5 Generalisable Code

When writing code, you should consider how to make it as generalisable as possible. That is, you should write your code in a way that allows yourself and others to take what you’ve written and use it for several different purposes. In practice, this means writing code as functions within R.

A function is a set of commands that are bundled together so that they can all be repeated with a single line of code. A function will generally accept different inputs, or parameters, which allows it to be applied in different situations. Within R, functions can be grouped together in packages.

This means writing your code as much as possible to use these three methods (in reverse order of preference):

  1. Custom functions
  2. Custom packages
  3. Multi-use packages (eg. mojrap)

Code should use as few individual lines of processing as possible. You should design your process to make use of functions as much as possible and these functions should be designed to work on other datasets than those within your RAP process.

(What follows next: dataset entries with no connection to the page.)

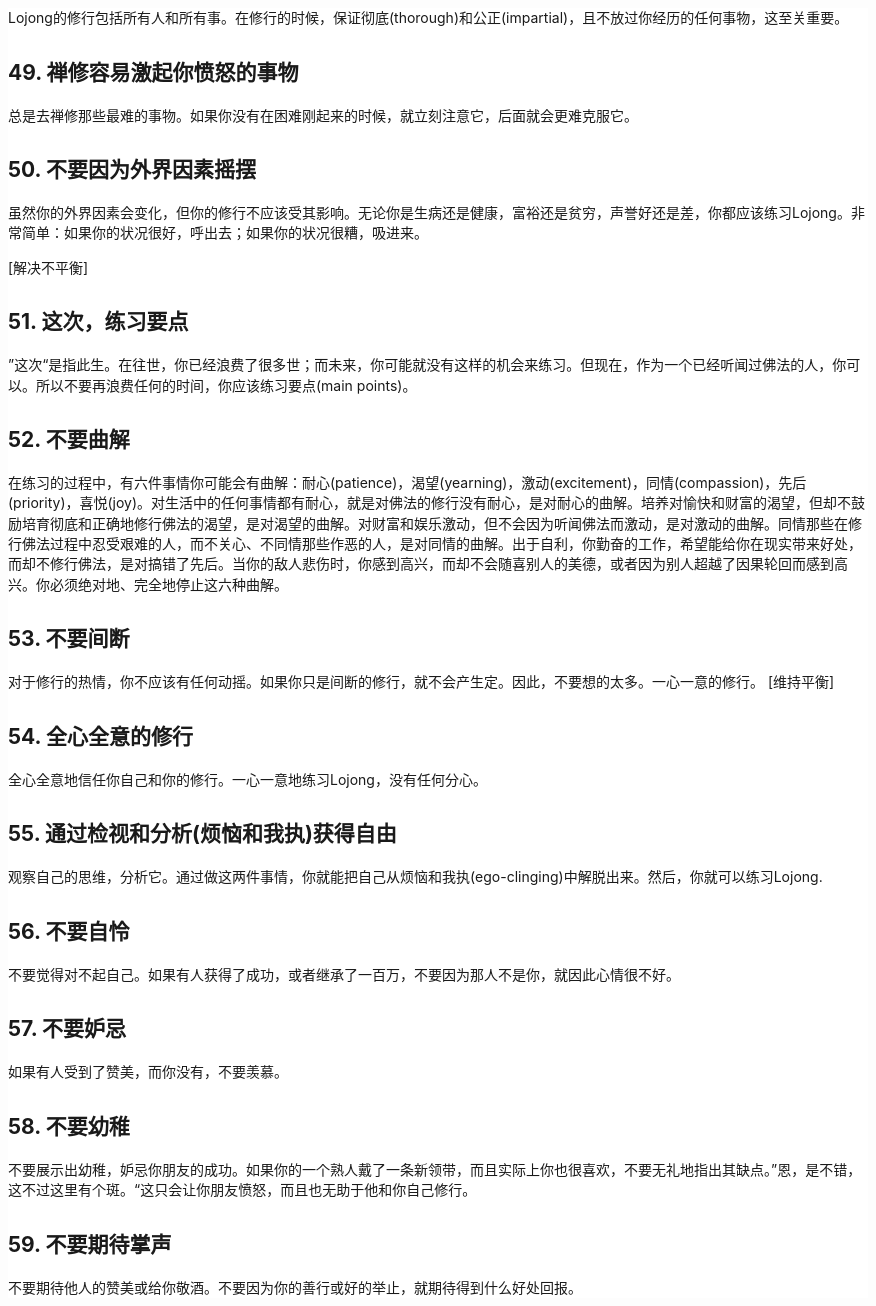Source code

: Lojong的修行包括所有人和所有事。在修行的时候，保证彻底(thorough)和公正(impartial)，且不放过你经历的任何事物，这至关重要。

## 49. 禅修容易激起你愤怒的事物

总是去禅修那些最难的事物。如果你没有在困难刚起来的时候，就立刻注意它，后面就会更难克服它。

## 50. 不要因为外界因素摇摆

虽然你的外界因素会变化，但你的修行不应该受其影响。无论你是生病还是健康，富裕还是贫穷，声誉好还是差，你都应该练习Lojong。非常简单：如果你的状况很好，呼出去；如果你的状况很糟，吸进来。

[解决不平衡]

## 51. 这次，练习要点

”这次“是指此生。在往世，你已经浪费了很多世；而未来，你可能就没有这样的机会来练习。但现在，作为一个已经听闻过佛法的人，你可以。所以不要再浪费任何的时间，你应该练习要点(main points)。

## 52. 不要曲解

在练习的过程中，有六件事情你可能会有曲解：耐心(patience)，渴望(yearning)，激动(excitement)，同情(compassion)，先后(priority)，喜悦(joy)。对生活中的任何事情都有耐心，就是对佛法的修行没有耐心，是对耐心的曲解。培养对愉快和财富的渴望，但却不鼓励培育彻底和正确地修行佛法的渴望，是对渴望的曲解。对财富和娱乐激动，但不会因为听闻佛法而激动，是对激动的曲解。同情那些在修行佛法过程中忍受艰难的人，而不关心、不同情那些作恶的人，是对同情的曲解。出于自利，你勤奋的工作，希望能给你在现实带来好处，而却不修行佛法，是对搞错了先后。当你的敌人悲伤时，你感到高兴，而却不会随喜别人的美德，或者因为别人超越了因果轮回而感到高兴。你必须绝对地、完全地停止这六种曲解。

## 53. 不要间断

对于修行的热情，你不应该有任何动摇。如果你只是间断的修行，就不会产生定。因此，不要想的太多。一心一意的修行。
[维持平衡]

## 54. 全心全意的修行

全心全意地信任你自己和你的修行。一心一意地练习Lojong，没有任何分心。

## 55. 通过检视和分析(烦恼和我执)获得自由

观察自己的思维，分析它。通过做这两件事情，你就能把自己从烦恼和我执(ego-clinging)中解脱出来。然后，你就可以练习Lojong.

## 56. 不要自怜

不要觉得对不起自己。如果有人获得了成功，或者继承了一百万，不要因为那人不是你，就因此心情很不好。

## 57. 不要妒忌

如果有人受到了赞美，而你没有，不要羡慕。

## 58. 不要幼稚

不要展示出幼稚，妒忌你朋友的成功。如果你的一个熟人戴了一条新领带，而且实际上你也很喜欢，不要无礼地指出其缺点。”恩，是不错，这不过这里有个斑。“这只会让你朋友愤怒，而且也无助于他和你自己修行。

## 59. 不要期待掌声

不要期待他人的赞美或给你敬酒。不要因为你的善行或好的举止，就期待得到什么好处回报。
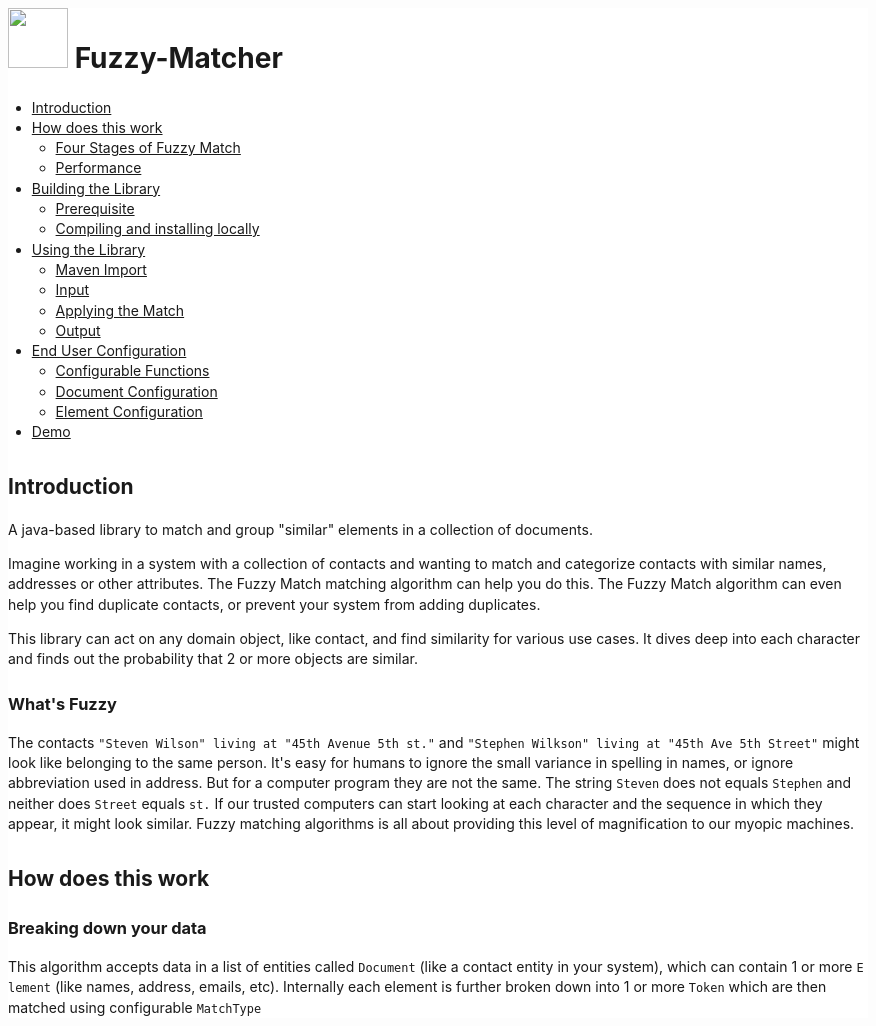 # <img src="fuzzy-logo.svg" height="60" width="60"/> Fuzzy-Matcher
* [Introduction](#introduction)
* [How does this work](#how-does-this-work)
    * [Four Stages of Fuzzy Match](#four-stages-of-fuzzy-match)
    * [Performance](#Performance)
* [Building the Library](#building-the-library)
    * [Prerequisite](#prerequisite)
    * [Compiling and installing locally](#compiling-and-installing-locally)
* [Using the Library](#using-the-library)
    * [Maven Import](#maven-import)
    * [Input](#input)
    * [Applying the Match](#applying-the-match)
    * [Output](#output)
* [End User Configuration](#end-user-configuration)
    * [Configurable Functions](#configurable-functions)
    * [Document Configuration](#document-configuration)
    * [Element Configuration](#element-configuration)
* [Demo](#demo)

## Introduction
A java-based library to match and group "similar" elements in a collection of documents.

Imagine working in a system with a collection of contacts and wanting to match and categorize contacts with similar 
names, addresses or other attributes. The Fuzzy Match matching algorithm can help you do this. 
The Fuzzy Match algorithm can even help you find duplicate contacts, or prevent your system from adding duplicates.

This library can act on any domain object, like contact, and find similarity for various use cases. 
It dives deep into each character and finds out the probability that 2 or more objects are similar.


### What's Fuzzy
The contacts `"Steven Wilson" living at "45th Avenue 5th st."` and `"Stephen Wilkson" living at "45th Ave 5th Street"` 
might look like belonging to the same person. It's easy for humans to ignore the small variance in spelling in names,
or ignore abbreviation used in address. But for a computer program they are not the same. The string `Steven` does not 
equals `Stephen` and neither does `Street` equals `st.`
If our trusted computers can start looking at each character and the sequence in which they appear, it might look similar.
Fuzzy matching algorithms is all about providing this level of magnification to our myopic machines.

## How does this work
### Breaking down your data
This algorithm accepts data in a list of entities called `Document` (like a contact entity in your system), which can contain 1 
or more `Element` (like names, address, emails, etc). Internally each element is further broken down into 1 or more `Token` 
which are then matched using configurable `MatchType`
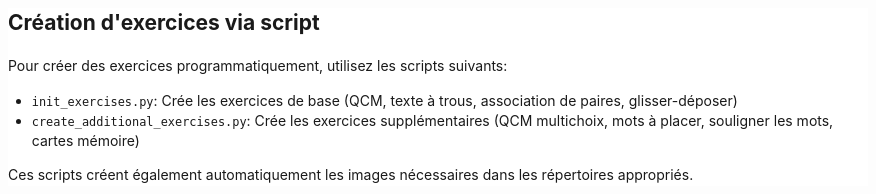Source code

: ## Création d'exercices via script

Pour créer des exercices programmatiquement, utilisez les scripts suivants:
- `init_exercises.py`: Crée les exercices de base (QCM, texte à trous, association de paires, glisser-déposer)
- `create_additional_exercises.py`: Crée les exercices supplémentaires (QCM multichoix, mots à placer, souligner les mots, cartes mémoire)

Ces scripts créent également automatiquement les images nécessaires dans les répertoires appropriés.
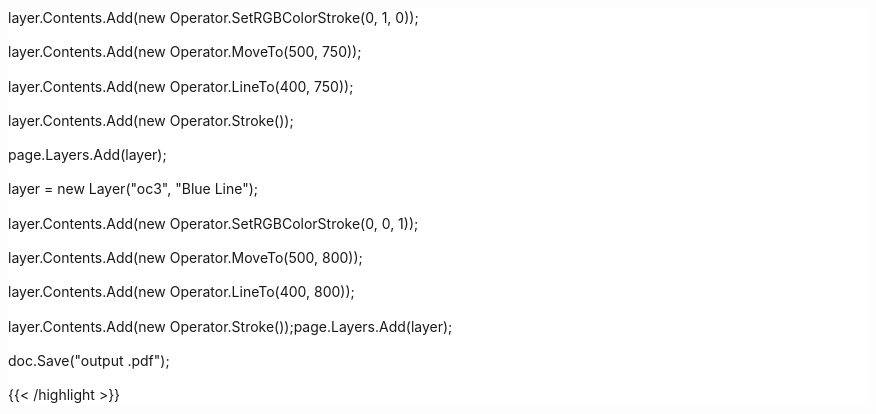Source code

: layer.Contents.Add(new Operator.SetRGBColorStroke(0, 1, 0));

layer.Contents.Add(new Operator.MoveTo(500, 750));

layer.Contents.Add(new Operator.LineTo(400, 750));

layer.Contents.Add(new Operator.Stroke());

page.Layers.Add(layer);

layer = new Layer("oc3", "Blue Line");

layer.Contents.Add(new Operator.SetRGBColorStroke(0, 0, 1));

layer.Contents.Add(new Operator.MoveTo(500, 800));

layer.Contents.Add(new Operator.LineTo(400, 800));

layer.Contents.Add(new Operator.Stroke());page.Layers.Add(layer);

doc.Save("output .pdf");

{{< /highlight >}}
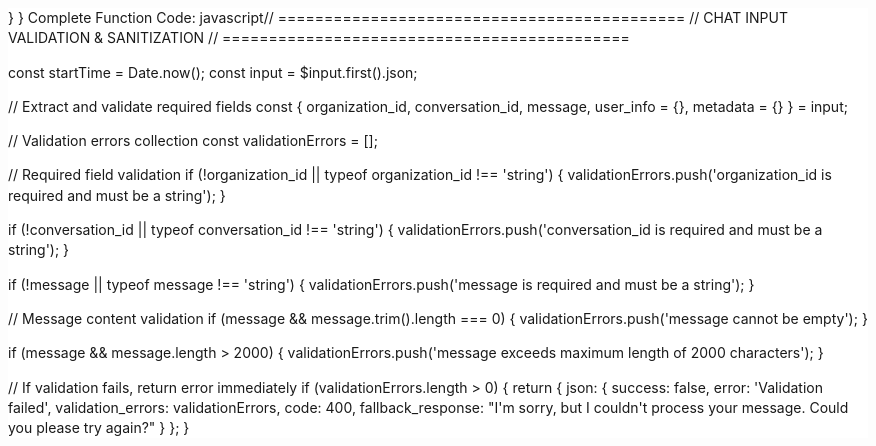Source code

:   }
}
Complete Function Code:
javascript// ============================================
// CHAT INPUT VALIDATION & SANITIZATION
// ============================================

const startTime = Date.now();
const input = $input.first().json;

// Extract and validate required fields
const { 
  organization_id, 
  conversation_id, 
  message,
  user_info = {},
  metadata = {}
} = input;

// Validation errors collection
const validationErrors = [];

// Required field validation
if (!organization_id || typeof organization_id !== 'string') {
  validationErrors.push('organization_id is required and must be a string');
}

if (!conversation_id || typeof conversation_id !== 'string') {
  validationErrors.push('conversation_id is required and must be a string');
}

if (!message || typeof message !== 'string') {
  validationErrors.push('message is required and must be a string');
}

// Message content validation
if (message && message.trim().length === 0) {
  validationErrors.push('message cannot be empty');
}

if (message && message.length > 2000) {
  validationErrors.push('message exceeds maximum length of 2000 characters');
}

// If validation fails, return error immediately
if (validationErrors.length > 0) {
  return {
    json: {
      success: false,
      error: 'Validation failed',
      validation_errors: validationErrors,
      code: 400,
      fallback_response: "I'm sorry, but I couldn't process your message. Could you please try again?"
    }
  };
}
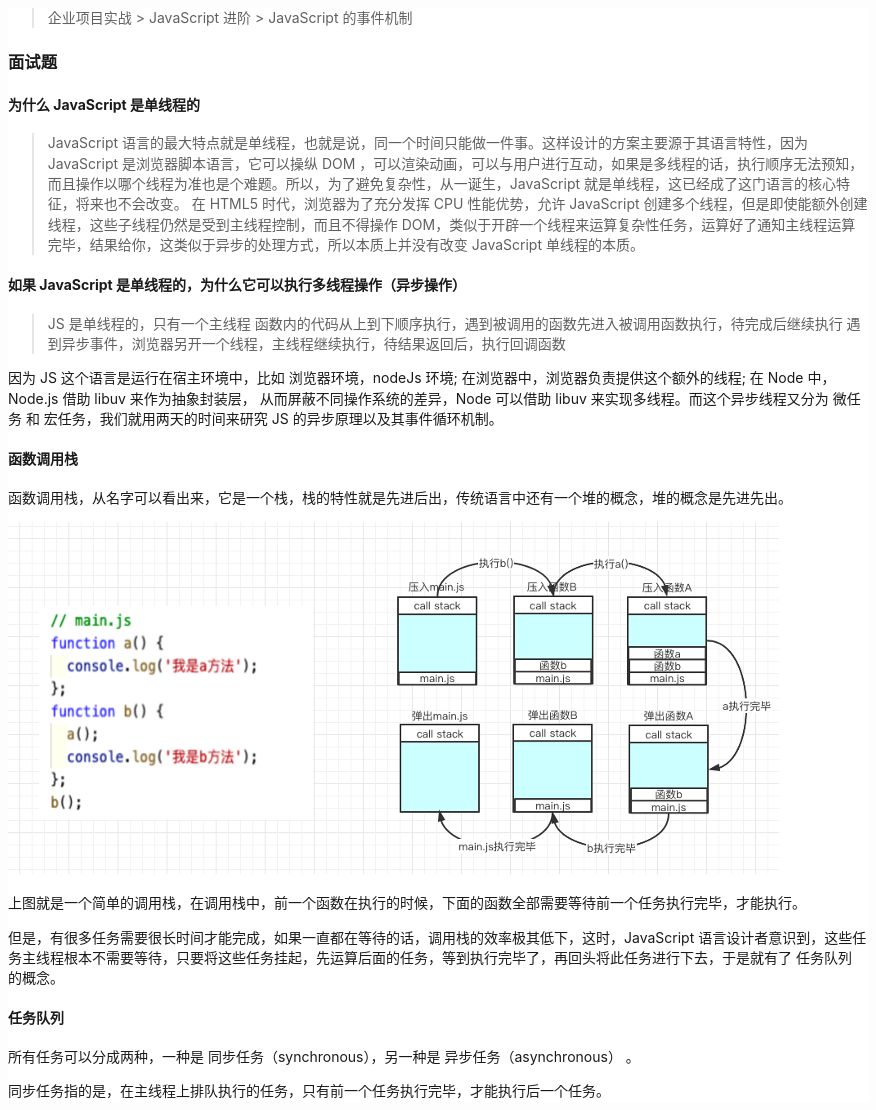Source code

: > 企业项目实战 > JavaScript 进阶 > JavaScript 的事件机制

### 面试题

#### 为什么 JavaScript 是单线程的

> JavaScript 语言的最大特点就是单线程，也就是说，同一个时间只能做一件事。这样设计的方案主要源于其语言特性，因为 JavaScript 是浏览器脚本语言，它可以操纵 DOM ，可以渲染动画，可以与用户进行互动，如果是多线程的话，执行顺序无法预知，而且操作以哪个线程为准也是个难题。所以，为了避免复杂性，从一诞生，JavaScript 就是单线程，这已经成了这门语言的核心特征，将来也不会改变。
> 在 HTML5 时代，浏览器为了充分发挥 CPU 性能优势，允许 JavaScript 创建多个线程，但是即使能额外创建线程，这些子线程仍然是受到主线程控制，而且不得操作 DOM，类似于开辟一个线程来运算复杂性任务，运算好了通知主线程运算完毕，结果给你，这类似于异步的处理方式，所以本质上并没有改变 JavaScript 单线程的本质。

#### 如果 JavaScript 是单线程的，为什么它可以执行多线程操作（异步操作）

> JS 是单线程的，只有一个主线程
> 函数内的代码从上到下顺序执行，遇到被调用的函数先进入被调用函数执行，待完成后继续执行
> 遇到异步事件，浏览器另开一个线程，主线程继续执行，待结果返回后，执行回调函数

因为 JS 这个语言是运行在宿主环境中，比如 浏览器环境，nodeJs 环境; 在浏览器中，浏览器负责提供这个额外的线程; 在 Node 中，Node.js 借助 libuv 来作为抽象封装层， 从而屏蔽不同操作系统的差异，Node 可以借助 libuv 来实现多线程。而这个异步线程又分为 微任务 和 宏任务，我们就用两天的时间来研究 JS 的异步原理以及其事件循环机制。

#### 函数调用栈

函数调用栈，从名字可以看出来，它是一个栈，栈的特性就是先进后出，传统语言中还有一个堆的概念，堆的概念是先进先出。

<img src="../assets/stack.png">

上图就是一个简单的调用栈，在调用栈中，前一个函数在执行的时候，下面的函数全部需要等待前一个任务执行完毕，才能执行。

但是，有很多任务需要很长时间才能完成，如果一直都在等待的话，调用栈的效率极其低下，这时，JavaScript 语言设计者意识到，这些任务主线程根本不需要等待，只要将这些任务挂起，先运算后面的任务，等到执行完毕了，再回头将此任务进行下去，于是就有了 任务队列 的概念。

#### 任务队列

所有任务可以分成两种，一种是 同步任务（synchronous），另一种是 异步任务（asynchronous） 。

同步任务指的是，在主线程上排队执行的任务，只有前一个任务执行完毕，才能执行后一个任务。
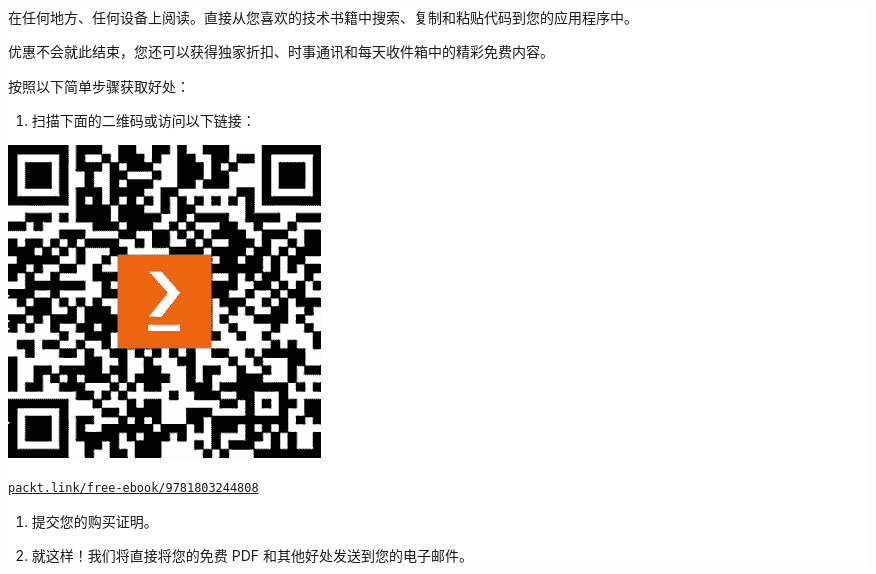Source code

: 在任何地方、任何设备上阅读。直接从您喜欢的技术书籍中搜索、复制和粘贴代码到您的应用程序中。

优惠不会就此结束，您还可以获得独家折扣、时事通讯和每天收件箱中的精彩免费内容。

按照以下简单步骤获取好处：

1.  扫描下面的二维码或访问以下链接：

![](img/B18420_Free_PDF_QR.png)

[`packt.link/free-ebook/9781803244808`](https://packt.link/free-ebook/9781803244808)

1.  提交您的购买证明。

1.  就这样！我们将直接将您的免费 PDF 和其他好处发送到您的电子邮件。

When creating functions, make them as generalisable as possible. This means not including any code within your function that is only applicable to your data and not hardcoding any dataset-specific variables. Any references to data should be set within the parameters of the function so that the function can work on other datasets. Code that is used to recode variables, for example, should refer to a lookup table rather than hard-coding the recodes within the function. This means that your function can be used in other contexts by simply referring to a new lookup table.

These functions should be built into packages, either custom packages for your particular RAP, or packages such as mojrap which work across multiple processes.

Mojrap is intended to serve as the repository for functions that can be used across publications within MOJ. It is also good practice to use the common packages used across tidy data to standardise your code, these could include:

  • dplyr
  • tidyverse
  • openxlsx
  • ggplot2

When writing your RAPped code in R, it is good practice to use package names with a double colon when calling functions from external packages. For example, when using dplyr’s filter function use dplyr::filter rather than just filter. This means whenever your code is reproduced, the packages required to run it are obvious from the functions used within the code. This also makes functions easier to code into packages if you do this later down the line.